Hackensack Riverkeeper, Bill Sheehan, told Patch that while it would have been "wonderful" if New Milford had been able to acquire the United Water property for open space preservation, the land itself is "post-industrial" and, as a whole, offers no environmental protection against flooding, as SOD (Stop Over Development) contends.
"While I agree that 221 residential units plus a shopping center is a helluva lot to shoehorn into 13 acres, if the redevelopment plan comports with stormwater and flood-protection regulations, there is no good reason for our organization to oppose it," Sheehan said.
Although the United Water property exists within the watershed property of the Hackensack River, Sheehan upholds, "The property was used for many years as an industrial site and is not considered wetlands, lowland forest, or an otherwise critical habitat."
According to Sheehan, the part of the United Water property that actually retains water is the back portion, "And that's not the property that is being considered for development," he said.
Sheehan told Patch that early in 2012 he was contacted by an anonymous donor who had $1.5 million to donate and asked him if he knew of a project where this money could be put to good use. The donor specified that the money would only be available for a limited amount of time.
"I immediately thought of New Milford and the United Water property," Sheehan said. "I reached out to Councilman Howard Berner with this donor's offer and told him that New Milford should grab this money and use it before it's gone." According to Sheehan, he never heard back from Berner.
Although the $1.5 million figure does not seem like a lot of money in light of the $8 million purchase price, Sheehan said that $1.5 million on the table would not only have been a good place to start, but it would have also represented an act of good faith.
"The balance of the cost of the property could have been pursued through Green Acres and Open Space funds," he added.
Given the fact that the purchase of the property was not pursued by the town and is now in the midst of a private sale, Sheehan is in support of Hekemian's original plan presented to the town in 2011.
"Hekemian’s original plan included the supermarket and strip mall, but zero residential units," Sheehan said.
Agreeing with Mayor Ann Subrizi's current position, Sheehan said, "The original Hekemian plan would have deeded several acres over to the borough for new playing fields and parking for New Milford High School and would have done more to alleviate flooding than what's before the zoning board now."
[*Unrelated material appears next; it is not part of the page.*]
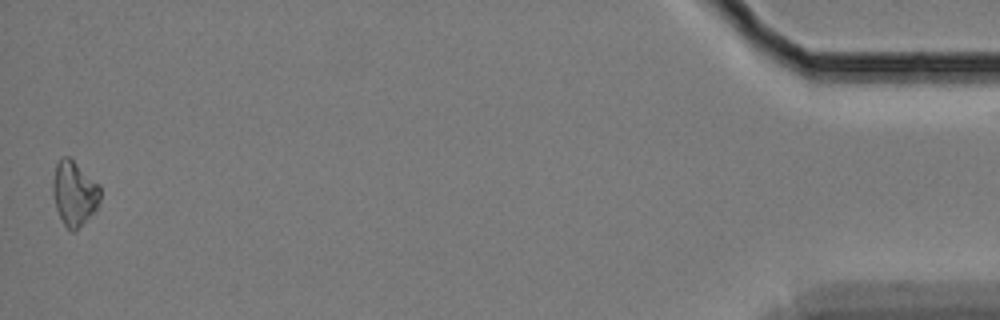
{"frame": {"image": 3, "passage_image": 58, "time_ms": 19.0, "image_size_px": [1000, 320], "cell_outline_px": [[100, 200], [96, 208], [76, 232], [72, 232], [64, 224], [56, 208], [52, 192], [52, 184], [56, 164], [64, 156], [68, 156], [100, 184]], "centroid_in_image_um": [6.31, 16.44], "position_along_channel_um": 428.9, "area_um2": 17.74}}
In speaking to Hekemian's current plan, Sheehan said, "There's no 'payday' for the town in the building of housing units," referring to the 221 units currently being proposed for the property by Hekemian.
"The cost of educating the children who live there, plus the demand on borough services, places a huge financial burden on the town," he said.
Which is why Sheehan said that he hoped Hekemian would revert to the original proposal whereby they would cede a critical portion of the United Water property to New Milford for a field and remove the residential component of the development.
Because, according to Sheehan, what will alleviate the flooding is if the High School field is returned to its natural vegetative state.
"The area that experiences the most flooding is the High School football field," Sheehan said. "What would help the residents of Columbia Street most is if the football field was returned to its natural vegetative state by planting trees so that it could absorb the water."
"If that happens," Sheehan said, "it will help to protect the homeowners on Columbia Street from the floods they have experienced."
Sheehan also pointed out that the opposition to any developmental plan for that property by SOD is an argument based on a threat to the quality of life, rather than a threat to the environment.
"There's a difference between an environmental protection argument, and a quality of life argument," Sheehan said.
The bottom line for Sheehan is that the United Water property is not considered to abut Category One waters. Category One waters are defined by the New Jersey Department of Environmental Protection (NJDEP) as "waters protected from any measurable changes in water quality because of their exceptional ecological significance, exceptional recreational significance, exceptional water supply significance, or exceptional fisheries resources."
"As I’ve said to my friends in New Milford, if the land in question was wetlands, lowland forest or otherwise critical habitat, Hackensack Riverkeeper would
be fighting alongside them to preserve it from development," Sheehan said.